Your instructions: Copy every line of text in the records below word for word, leaving the pictures out.
-- START OF Rows --
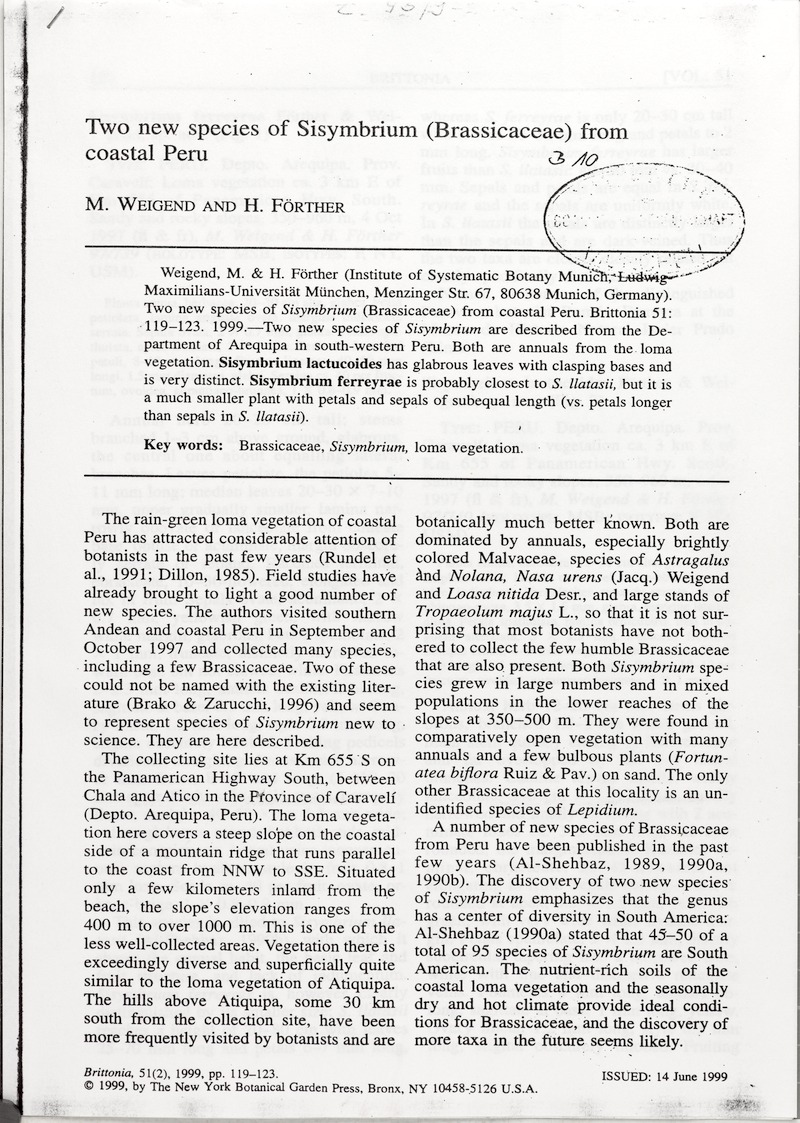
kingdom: Plantae
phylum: Tracheophyta
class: Magnoliopsida
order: Brassicales
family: Brassicaceae
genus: Mostacillastrum
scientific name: Mostacillastrum ferreyrae
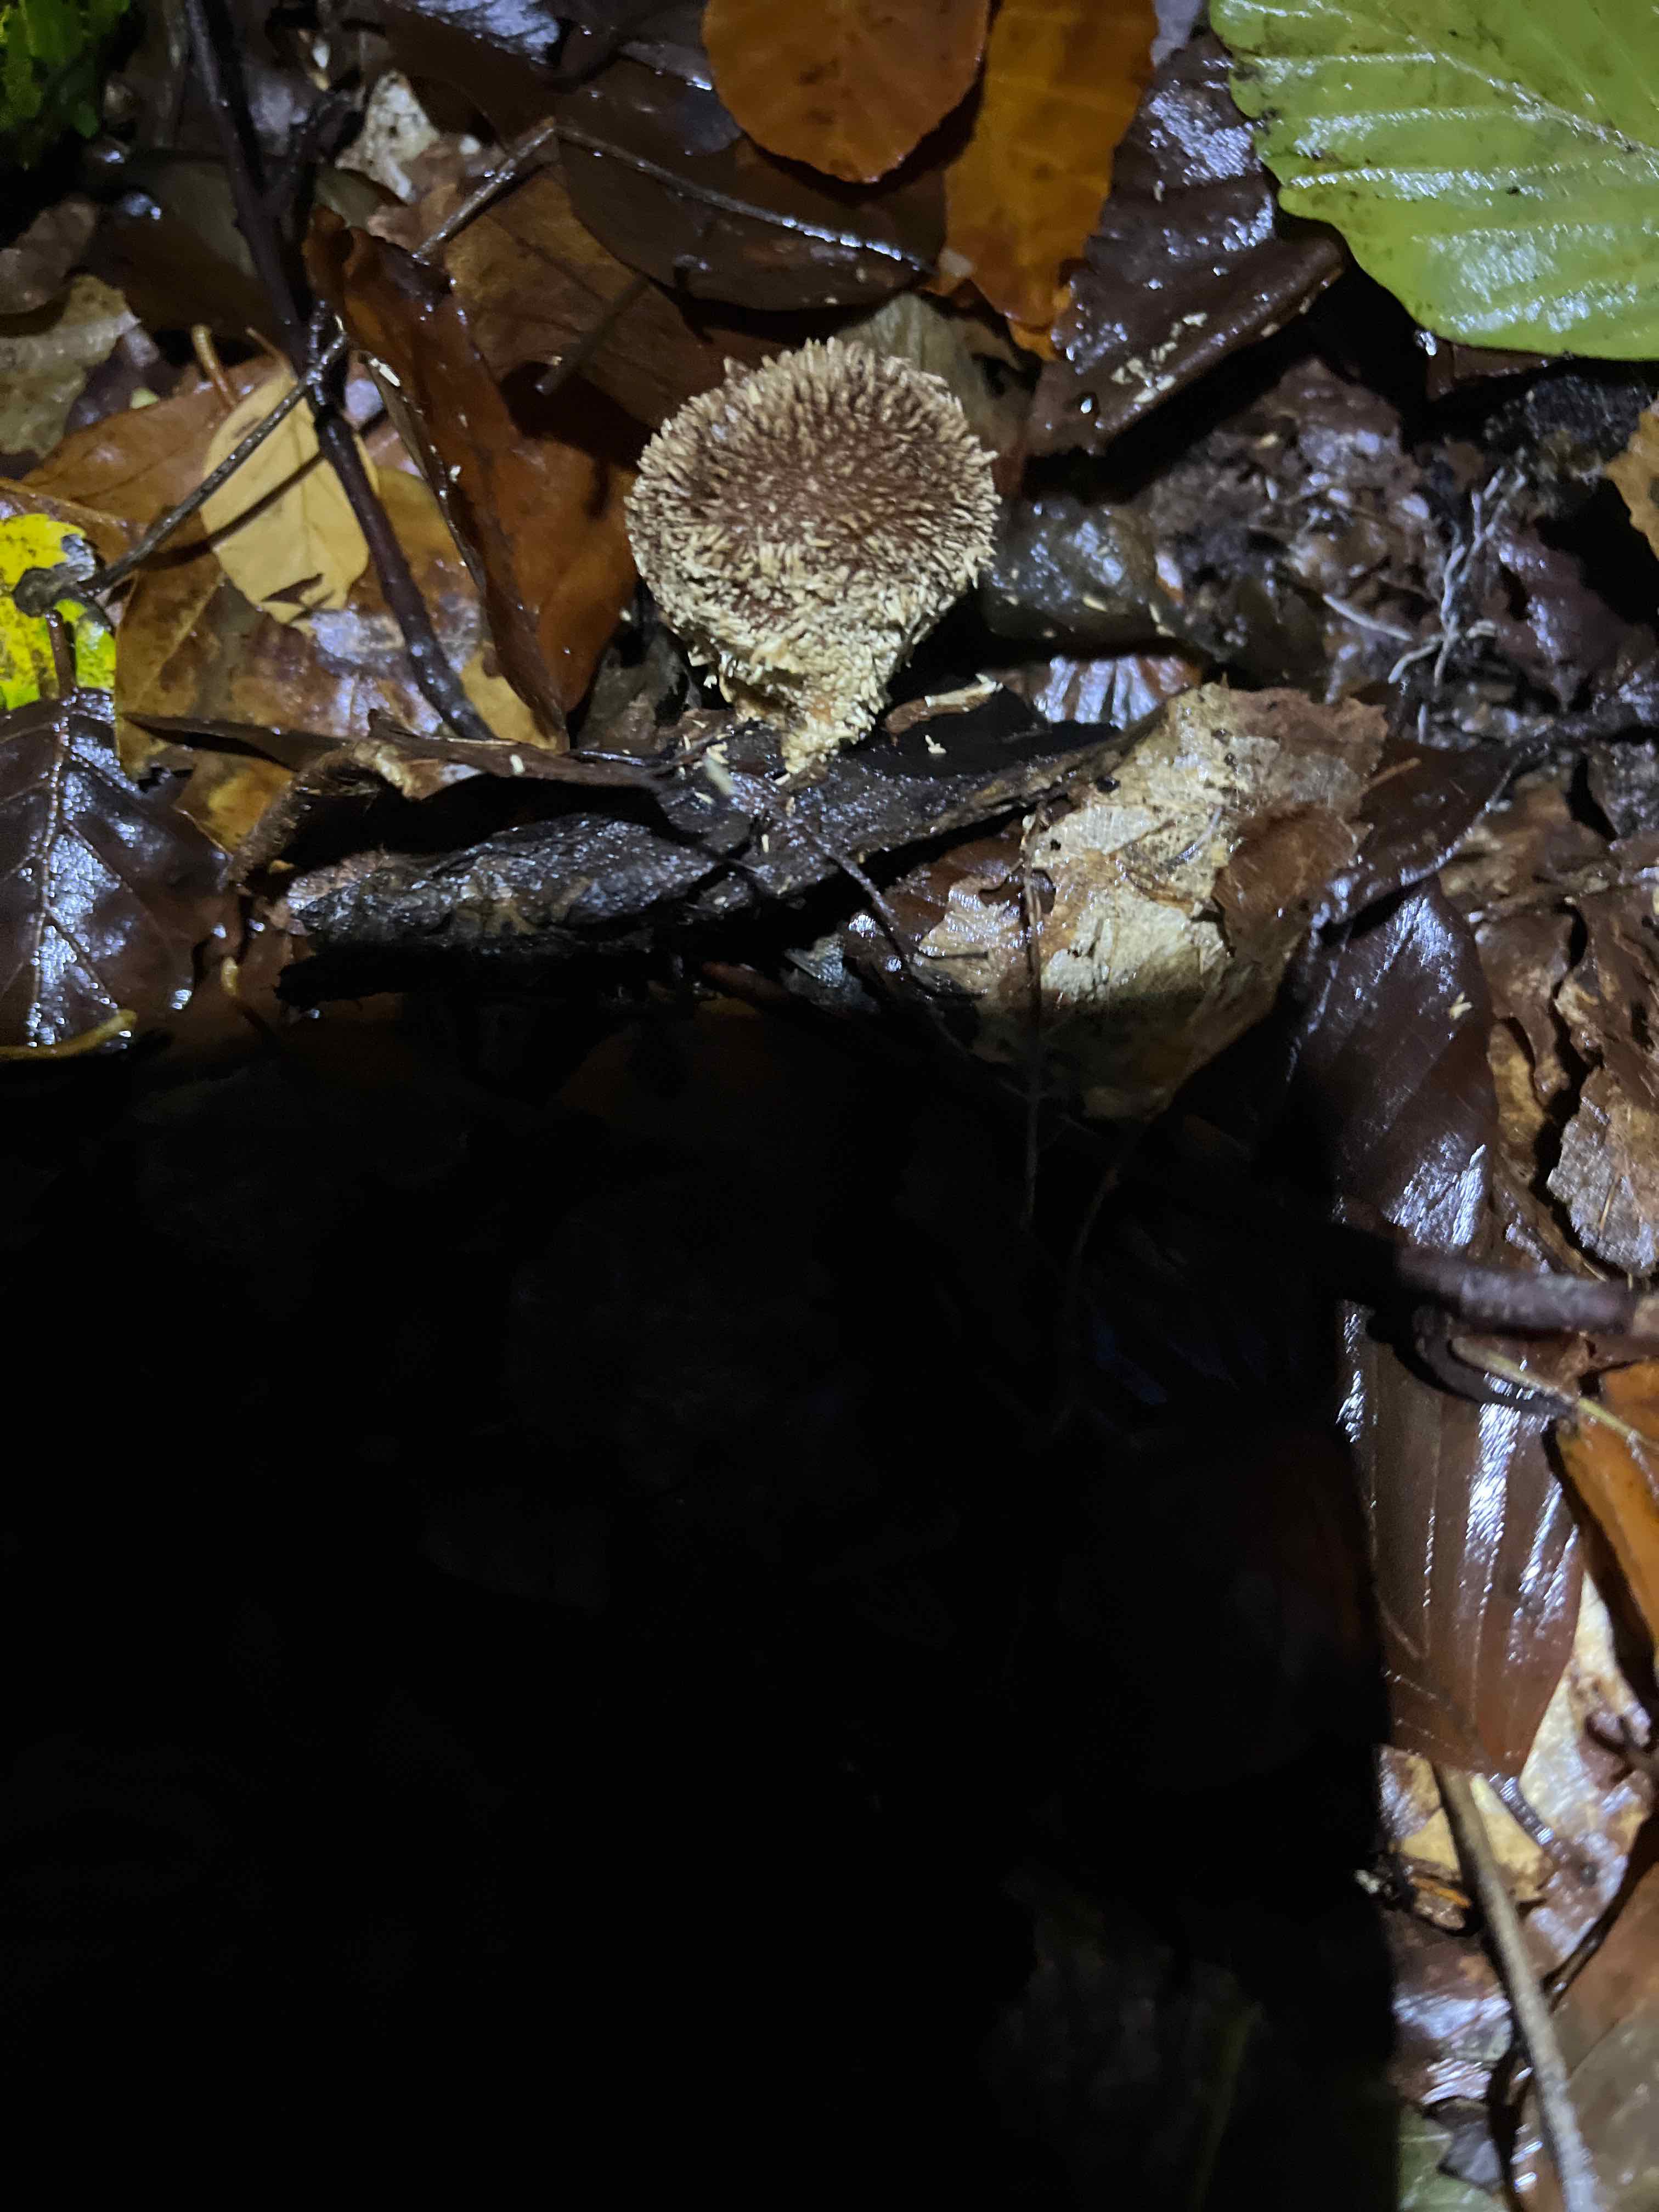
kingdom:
-- END OF Rows --
Exercise response:
kingdom: Plantae
phylum: Tracheophyta
class: Magnoliopsida
order: Brassicales
family: Brassicaceae
genus: Mostacillastrum
scientific name: Mostacillastrum ferreyrae
kingdom:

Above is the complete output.